Reacting to the Past (4 credits) - Fulfills HIST 211 Reacting to the Past Group 2 RTTP course.
(London 1854: Cesspits, Cholera, and Conflict over the Broad Street Pump and Acid Rain in Europe 1979-1989) employs an exciting approach to learning with elaborate games, set in the past, in which students are assigned roles informed by historical texts, emerging scientific discoveries, and geographic location in London. Students construct arguments through reasoned, sometimes impassioned, writing and speeches. As students take control of an unfolding historical drama and struggle for their characters to prevail, they will become deeply engaged, both intellectually and emotionally, with the subject matter.  The Cholera game immerses students in the scientific debates and methodologies that led to the founding of the modern fields of microbiology and epidemiology in the mid-to-late 1800’s. The goal of Acid Rain is to introduce students to a complex issue of environmental science, specifically acid precipitation, in the context of the economic, political, social, and philosophical factors that come into play in the effort to protect the environment. 

Course Equivalencies

UO students: please refer to the UO Course Equivalency Process and the UO Office of the Registrar Course Equivalency Database.

Non-UO students: Actual credit awarded is determined by the relevant department at your university in consultation with the study abroad office. Check with your study abroad advisor for more information.

Application process

This program has a rolling admission application processGEO staff (and the program faculty leader, if applicable) will complete a review of the application materials of complete applications in the order that they are submitted (“first come, first serve”). Decisions about acceptance will be made shortly after you submit a complete application. There are some programs that fill fast, some even before the deadline. Students are encouraged to complete applications and commit to programs early.

Acceptance is based on a holistic review of your application.  This includes a review of your GPA, transcripts (including courses taken and in-progress), any additional requirements or prerequisites (see section "Additional Requirements"), and the short statement.

Faculty and Staff

Elly Vandegrift, is a Senior Instructor II in the Global Studies Institute and the Program Director for the University of Oregon's Global STEM Education Initiative. Elly has received four pedagogy awards selected by her peers: the inaugural 2019 UO Biology Committee for Diversity, Equity and Inclusion for outstanding contributions; the 2017 UO Thomas F. Herman Award for Specialized Pedagogy; the 2016 UO Williams Fellow for Teaching Excellence; and the 2015 Association for the Study of Food and Society Pedagogy Award (for Bread 101).  See Reacting to the Past in action.

As a biology and ecology student, Elly studied abroad in Kenya, the Canadian Boundary Waters, the Galapagos Islands, and the United Kingdom.

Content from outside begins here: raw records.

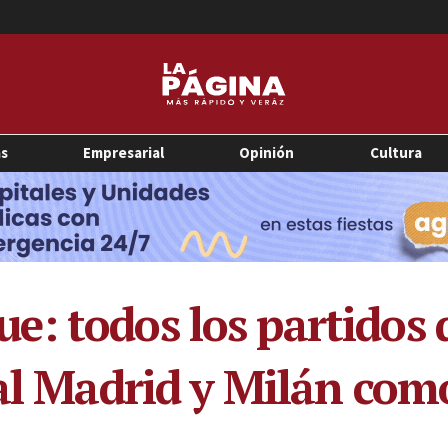
as
Empresarial
Opinión
Cultura
: todos los partidos d
eal Madrid y Milán com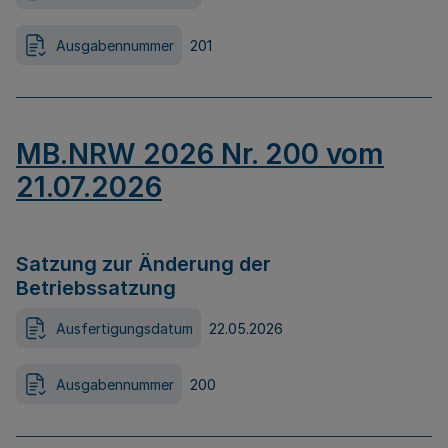
Ausgabennummer
201
MB.NRW 2026 Nr. 200 vom
21.07.2026
Satzung zur Änderung der
Betriebssatzung
Ausfertigungsdatum
22.05.2026
Ausgabennummer
200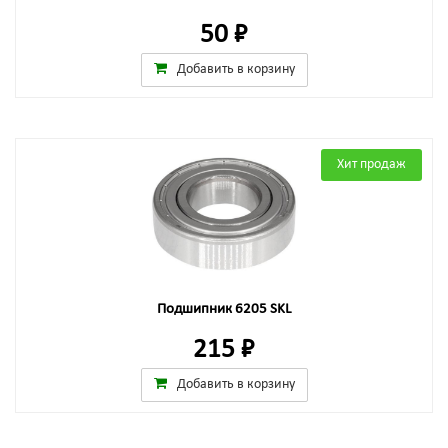
50 ₽
Добавить в корзину
Хит продаж
Подшипник 6205 SKL
215 ₽
Добавить в корзину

Richard Wagner, earned his PhD at the University of Oregon in quantum optics. While a graduate student he was an active participant in the Science Literacy Program for which he helped co-develop the course: Information, Quantum Mechanics, and DNA which focused on the application of quantum mechanics to biological systems. Richard was named a 2015-216 National Academies Fellow for Scientific Teaching. Richard teaches physics and astronomy courses at Lane Community College and Oregon State University.

Housing Description

Students will join a community of residents from many different ethnic and cultural backgrounds, as part of life in one of the University of London residence halls. The hall is located in central London, close to the GEO Centre, the British Museum and the London Tube. Students will have their own single study bedroom and share bathrooms with other residents.

Travel Advisories

GEO programs are under continuous review during this period of global uncertainty and limited travel. All program details outlined on this page, including program cost, are subject to change if global or location-specific conditions require modifications to program structure.